Net migration to the UK has fallen sharply following last year’s Brexit vote, as more EU citizens left the country and fewer people arrived from overseas to seek work.
In the year to March 2 net migration to the UK was 246,000, according to official estimates released on Thursday. This was down from 327,000 in the year to March 2016, although only a slight decrease from the figure recorded in the calendar year 2016.
More than half the change in the year to March was driven by a drop in arrivals of EU nationals, the Office for National Statistics said.
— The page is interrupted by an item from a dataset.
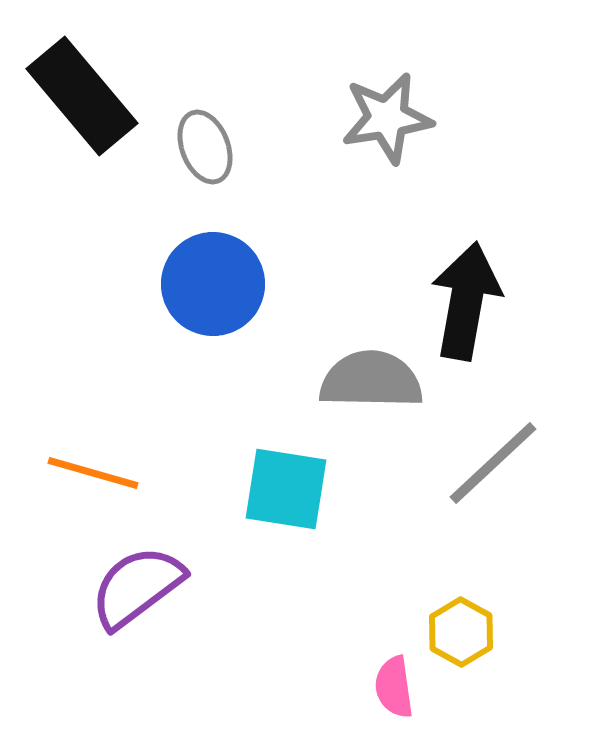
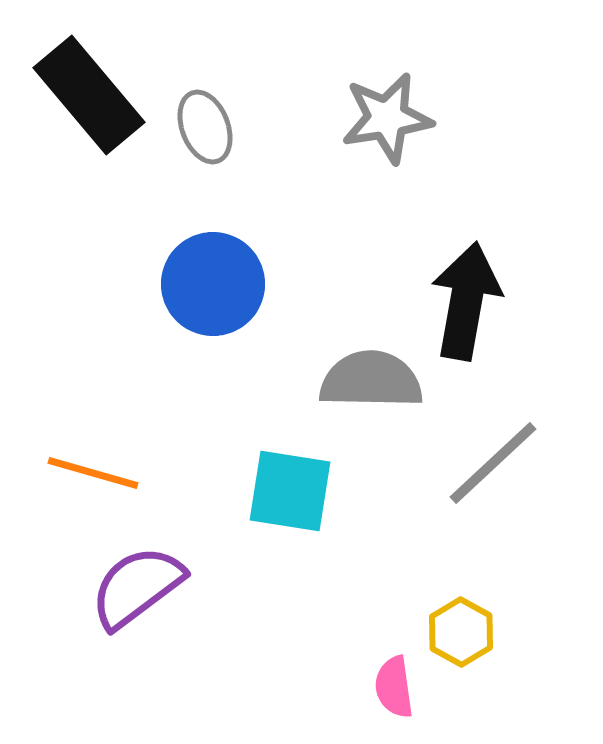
black rectangle: moved 7 px right, 1 px up
gray ellipse: moved 20 px up
cyan square: moved 4 px right, 2 px down
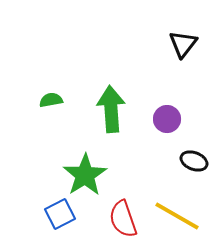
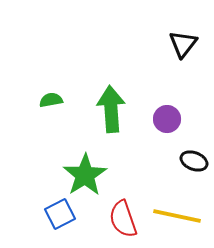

The ONS said 17,000 people from the so-called “EU8” countries of central and eastern Europe had left the UK in the year to March, which it said was “statistically significant”.
Stephen Clarke of the Resolution Foundation pointed out that while the year-on-year net migration figures were important because they accounted for seasonal changes in the labour market, the fact that the March figure was only slightly below the December one hinted that “the situation may have now stabilised”.
“The lion’s share of the falls so far came immediately after the referendum, so we’ve seen a lot of sharp contractions already,” he said. “The question is whether we are at a new level of net migration or whether it is going to fall further.”
Most of the foreign nationals who entered the UK looking for work — out of a total of 275,000 — had a definite job. There was significant fall in the number of overseas citizens who entered the country seeking work, however, from 87,000 in the year to March 2016 to 39,000 in the year to March 2017.
The total number of immigrants to the UK was 588,000 in the year to March, while 342,000 people left the country, according to the ONS data.
Theresa May, the prime minister, has a goal of getting net migration down to the “tens of thousands” annually.
Since the Brexit vote last June, many British businesses have voiced fears of a brain drain as they lose access to skilled European workers.
Profit growth at UK companies is also expected to fall by more than half in 2018, an FT review of analysts’ forecasts has found.
Later on Thursday the Home Office will launch its review into the impact of EU and non-EU students on the UK labour market.
Last month the UK statistics watchdog said that official data suggesting about 100,000 foreign students stay illegally in the UK each year after their courses ended were “potentially misleading”.
The prime minister has also resisted excluding international students from her net migration target, putting her in opposition with several members of her cabinet.